Dr Flegg told Tracker the FRC needed to demonstrate they are getting results.
“All of us are committed to closing the gap and making a better life for Indigenous people by improving their education, and their work opportunities, housing and health,” he added.
“But that does not mean we should be putting money into programs without subjecting them to rigorous scrutiny.”
Dr Flegg’s questions in the Parliament provoked a quick and defensive response from Noel Pearson.
He claimed it was “disgraceful” that Dr Flegg had only referred to Aurukun and claimed the trials had increased school attendance and lowered violence in the communities.
However, Coen, had one of the highest school attendance rates in the state before the FRC began.
The figures in the FRC’s own quarterly reports show little increase in school attendance at Coen, as well as Mossman Gorge, despite its presence in these communities.
School attendance rates were also high in Hope Vale before the FRC began.
FRC Registrar, Ms Tamara Sovenyhazi, spoke to Tracker shortly before the trials were extended.
She said the FRC did not “shy away” from the fact the trials were expensive and the bid to bring about generational change “comes at a price”.
“We’ve only been in operation for three years now and it’s difficult to expect significant changes in that short period of time,” she added.
“In addition to that, we don’t consider whether we’ve been successful or not.
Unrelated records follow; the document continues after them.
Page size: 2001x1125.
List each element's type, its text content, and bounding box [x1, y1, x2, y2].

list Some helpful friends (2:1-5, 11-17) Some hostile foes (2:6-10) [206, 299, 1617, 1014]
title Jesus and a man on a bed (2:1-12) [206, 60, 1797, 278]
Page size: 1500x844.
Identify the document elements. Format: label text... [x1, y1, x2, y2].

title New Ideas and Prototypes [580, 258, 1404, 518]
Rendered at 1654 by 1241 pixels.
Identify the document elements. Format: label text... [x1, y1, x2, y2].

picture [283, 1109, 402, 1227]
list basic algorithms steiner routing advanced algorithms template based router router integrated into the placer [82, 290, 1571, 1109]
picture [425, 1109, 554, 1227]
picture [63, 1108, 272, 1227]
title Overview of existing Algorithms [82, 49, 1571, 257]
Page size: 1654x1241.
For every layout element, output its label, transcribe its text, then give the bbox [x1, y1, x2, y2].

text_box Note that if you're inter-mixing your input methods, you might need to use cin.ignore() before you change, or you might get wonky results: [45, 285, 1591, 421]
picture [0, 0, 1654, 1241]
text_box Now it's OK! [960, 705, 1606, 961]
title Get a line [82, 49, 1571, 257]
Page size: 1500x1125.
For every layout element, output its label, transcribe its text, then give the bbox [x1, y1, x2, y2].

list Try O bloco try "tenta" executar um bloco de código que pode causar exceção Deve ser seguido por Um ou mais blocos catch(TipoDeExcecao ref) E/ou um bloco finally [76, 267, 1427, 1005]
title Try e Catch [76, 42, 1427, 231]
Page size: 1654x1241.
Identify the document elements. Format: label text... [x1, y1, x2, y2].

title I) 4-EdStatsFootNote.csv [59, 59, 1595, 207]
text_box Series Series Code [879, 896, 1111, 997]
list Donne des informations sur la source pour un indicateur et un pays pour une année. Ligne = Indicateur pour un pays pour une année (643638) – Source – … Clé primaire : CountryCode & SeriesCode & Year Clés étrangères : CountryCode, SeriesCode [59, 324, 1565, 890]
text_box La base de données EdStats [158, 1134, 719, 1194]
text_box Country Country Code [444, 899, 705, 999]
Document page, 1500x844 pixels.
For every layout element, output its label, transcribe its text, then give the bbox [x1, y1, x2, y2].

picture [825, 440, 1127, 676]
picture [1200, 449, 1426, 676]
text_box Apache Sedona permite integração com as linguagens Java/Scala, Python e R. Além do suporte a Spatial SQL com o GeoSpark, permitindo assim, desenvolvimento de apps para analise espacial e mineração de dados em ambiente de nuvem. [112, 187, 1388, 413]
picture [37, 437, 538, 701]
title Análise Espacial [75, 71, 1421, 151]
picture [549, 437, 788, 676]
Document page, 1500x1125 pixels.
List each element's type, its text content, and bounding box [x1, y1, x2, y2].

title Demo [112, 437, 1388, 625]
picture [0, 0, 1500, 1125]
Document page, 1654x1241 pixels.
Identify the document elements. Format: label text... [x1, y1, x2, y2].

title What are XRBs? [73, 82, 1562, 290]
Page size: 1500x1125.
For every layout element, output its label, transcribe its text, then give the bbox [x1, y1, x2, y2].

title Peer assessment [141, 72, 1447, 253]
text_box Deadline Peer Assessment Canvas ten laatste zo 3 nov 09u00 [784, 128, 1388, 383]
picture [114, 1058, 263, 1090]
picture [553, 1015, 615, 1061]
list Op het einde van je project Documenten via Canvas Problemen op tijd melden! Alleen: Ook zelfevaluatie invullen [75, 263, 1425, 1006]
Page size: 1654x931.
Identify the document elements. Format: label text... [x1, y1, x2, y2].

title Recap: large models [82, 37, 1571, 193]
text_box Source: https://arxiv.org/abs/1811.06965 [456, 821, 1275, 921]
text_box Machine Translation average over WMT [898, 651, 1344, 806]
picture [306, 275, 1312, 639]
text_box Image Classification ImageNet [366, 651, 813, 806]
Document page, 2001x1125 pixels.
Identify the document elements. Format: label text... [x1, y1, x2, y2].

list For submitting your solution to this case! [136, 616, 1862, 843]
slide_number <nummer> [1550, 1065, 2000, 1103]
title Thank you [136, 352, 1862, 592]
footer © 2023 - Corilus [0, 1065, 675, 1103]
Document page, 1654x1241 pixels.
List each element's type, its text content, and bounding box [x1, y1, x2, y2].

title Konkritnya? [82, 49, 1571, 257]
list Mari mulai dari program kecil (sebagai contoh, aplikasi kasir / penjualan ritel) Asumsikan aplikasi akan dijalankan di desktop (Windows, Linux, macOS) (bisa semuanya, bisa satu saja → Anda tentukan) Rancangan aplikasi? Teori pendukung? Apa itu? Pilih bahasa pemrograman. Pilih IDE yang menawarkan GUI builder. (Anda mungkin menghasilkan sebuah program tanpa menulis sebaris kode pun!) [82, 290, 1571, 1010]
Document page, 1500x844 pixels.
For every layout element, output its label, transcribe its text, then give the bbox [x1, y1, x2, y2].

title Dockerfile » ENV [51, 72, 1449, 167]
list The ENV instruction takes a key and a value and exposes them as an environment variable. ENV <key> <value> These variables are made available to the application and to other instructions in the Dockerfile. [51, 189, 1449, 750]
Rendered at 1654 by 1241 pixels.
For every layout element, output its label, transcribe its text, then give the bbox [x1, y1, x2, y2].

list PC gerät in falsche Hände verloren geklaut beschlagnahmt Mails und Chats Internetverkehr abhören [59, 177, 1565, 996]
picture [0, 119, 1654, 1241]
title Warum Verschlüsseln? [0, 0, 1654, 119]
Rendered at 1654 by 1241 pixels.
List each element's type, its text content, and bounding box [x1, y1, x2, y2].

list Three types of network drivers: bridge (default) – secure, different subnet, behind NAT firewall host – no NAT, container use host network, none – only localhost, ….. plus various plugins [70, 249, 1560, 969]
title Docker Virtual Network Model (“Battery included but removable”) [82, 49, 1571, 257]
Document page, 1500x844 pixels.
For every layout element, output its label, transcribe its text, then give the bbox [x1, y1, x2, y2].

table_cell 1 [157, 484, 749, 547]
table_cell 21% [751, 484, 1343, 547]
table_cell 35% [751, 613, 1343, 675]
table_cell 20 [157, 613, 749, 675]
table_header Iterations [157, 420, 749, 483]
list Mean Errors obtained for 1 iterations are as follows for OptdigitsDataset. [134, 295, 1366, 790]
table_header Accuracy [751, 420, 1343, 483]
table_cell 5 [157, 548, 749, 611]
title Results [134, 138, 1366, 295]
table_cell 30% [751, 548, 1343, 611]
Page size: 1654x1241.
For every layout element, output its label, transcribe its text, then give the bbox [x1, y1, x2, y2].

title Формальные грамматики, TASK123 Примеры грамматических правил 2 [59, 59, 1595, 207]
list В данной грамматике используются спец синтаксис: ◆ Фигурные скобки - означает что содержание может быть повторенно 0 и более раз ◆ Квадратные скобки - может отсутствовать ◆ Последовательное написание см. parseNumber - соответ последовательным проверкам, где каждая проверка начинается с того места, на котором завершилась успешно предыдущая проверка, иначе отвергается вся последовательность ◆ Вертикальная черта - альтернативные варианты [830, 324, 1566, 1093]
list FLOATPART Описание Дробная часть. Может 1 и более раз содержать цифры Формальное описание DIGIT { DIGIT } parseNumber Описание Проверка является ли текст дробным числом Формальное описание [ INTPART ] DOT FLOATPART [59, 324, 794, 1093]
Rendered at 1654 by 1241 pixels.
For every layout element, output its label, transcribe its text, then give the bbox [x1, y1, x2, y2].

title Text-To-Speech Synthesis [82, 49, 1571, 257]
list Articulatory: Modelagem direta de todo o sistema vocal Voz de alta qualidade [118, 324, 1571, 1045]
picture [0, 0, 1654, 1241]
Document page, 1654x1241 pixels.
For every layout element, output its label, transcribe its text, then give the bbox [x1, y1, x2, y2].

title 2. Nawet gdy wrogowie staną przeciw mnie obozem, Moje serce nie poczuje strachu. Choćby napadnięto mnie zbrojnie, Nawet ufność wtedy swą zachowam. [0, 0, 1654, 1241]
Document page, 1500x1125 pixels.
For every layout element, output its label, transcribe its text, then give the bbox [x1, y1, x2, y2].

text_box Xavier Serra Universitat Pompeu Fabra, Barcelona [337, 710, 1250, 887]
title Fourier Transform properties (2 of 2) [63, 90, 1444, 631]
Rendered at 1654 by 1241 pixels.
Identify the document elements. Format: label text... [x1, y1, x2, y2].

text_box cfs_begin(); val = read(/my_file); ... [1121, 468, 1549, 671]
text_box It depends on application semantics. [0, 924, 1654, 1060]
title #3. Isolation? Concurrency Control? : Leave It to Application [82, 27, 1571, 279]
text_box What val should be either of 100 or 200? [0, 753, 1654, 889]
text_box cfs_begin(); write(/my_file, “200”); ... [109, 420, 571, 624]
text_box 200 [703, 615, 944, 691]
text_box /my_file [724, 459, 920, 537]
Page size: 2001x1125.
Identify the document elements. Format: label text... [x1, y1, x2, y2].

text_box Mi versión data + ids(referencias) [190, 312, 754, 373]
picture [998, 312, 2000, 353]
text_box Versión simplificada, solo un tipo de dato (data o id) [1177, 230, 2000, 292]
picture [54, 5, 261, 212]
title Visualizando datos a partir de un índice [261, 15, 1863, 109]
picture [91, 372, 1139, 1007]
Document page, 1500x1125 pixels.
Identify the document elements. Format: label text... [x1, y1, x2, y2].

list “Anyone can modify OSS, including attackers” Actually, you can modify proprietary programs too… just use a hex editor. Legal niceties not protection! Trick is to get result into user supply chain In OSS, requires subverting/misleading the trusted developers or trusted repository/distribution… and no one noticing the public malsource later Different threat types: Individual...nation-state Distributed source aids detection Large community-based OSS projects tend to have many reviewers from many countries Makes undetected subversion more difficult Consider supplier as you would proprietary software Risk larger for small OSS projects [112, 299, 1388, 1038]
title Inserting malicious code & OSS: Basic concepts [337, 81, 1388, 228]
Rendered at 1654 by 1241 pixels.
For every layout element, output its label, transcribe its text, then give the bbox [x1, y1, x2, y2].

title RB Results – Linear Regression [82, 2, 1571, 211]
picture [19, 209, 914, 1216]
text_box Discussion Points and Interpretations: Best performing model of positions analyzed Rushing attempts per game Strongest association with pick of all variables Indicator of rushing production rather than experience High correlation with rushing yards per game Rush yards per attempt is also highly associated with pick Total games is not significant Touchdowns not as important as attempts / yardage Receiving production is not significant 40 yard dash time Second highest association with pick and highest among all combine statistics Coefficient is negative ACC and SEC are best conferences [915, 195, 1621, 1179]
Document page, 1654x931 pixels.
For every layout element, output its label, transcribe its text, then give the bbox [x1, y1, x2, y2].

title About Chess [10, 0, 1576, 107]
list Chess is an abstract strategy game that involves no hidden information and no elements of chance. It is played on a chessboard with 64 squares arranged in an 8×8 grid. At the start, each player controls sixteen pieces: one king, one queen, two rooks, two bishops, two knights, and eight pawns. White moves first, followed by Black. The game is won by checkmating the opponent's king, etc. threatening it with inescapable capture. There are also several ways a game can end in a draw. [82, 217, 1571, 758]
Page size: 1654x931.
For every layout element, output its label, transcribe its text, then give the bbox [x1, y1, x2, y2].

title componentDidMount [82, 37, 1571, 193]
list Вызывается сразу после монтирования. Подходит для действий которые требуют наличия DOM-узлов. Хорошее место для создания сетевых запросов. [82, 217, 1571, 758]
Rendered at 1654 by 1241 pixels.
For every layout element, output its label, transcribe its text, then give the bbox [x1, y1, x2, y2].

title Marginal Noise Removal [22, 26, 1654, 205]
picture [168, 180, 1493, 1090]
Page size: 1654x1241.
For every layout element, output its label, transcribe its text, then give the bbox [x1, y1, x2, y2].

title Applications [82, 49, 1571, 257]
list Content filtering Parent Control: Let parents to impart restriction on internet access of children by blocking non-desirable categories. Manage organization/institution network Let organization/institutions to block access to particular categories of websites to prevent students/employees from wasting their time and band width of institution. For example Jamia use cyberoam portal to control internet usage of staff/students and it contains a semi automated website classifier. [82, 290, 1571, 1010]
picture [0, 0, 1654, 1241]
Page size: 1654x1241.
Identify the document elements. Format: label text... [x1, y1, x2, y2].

We are being evaluated independently.
“The results of that evaluation will deem whether we are successful or not.”
She said early signs were encouraging. Statistics on violence were coming down and school attendance rates were up. Aurukun had gone from having one of the worst school attendance rates amongst discrete communities in Queensland to “one of the better ones”.
Dr Sarra told Tracker the Cape York trials needed to be kept under scrutiny.
“I think Bruce Flegg has shown a tremendous amount of courage to raise some questions. Other political leaders have lacked the courage to do so,” Dr Sarra said.
“I think this has been part of the problem for decades. Politicians are prepared to throw money at what they think might be solutions, and be content that they can say yes, we’re doing something about it… but I don’t know if they seriously have the courage to come and get value for money.
“Aboriginal Australians, and all Australians, deserve much better than that.”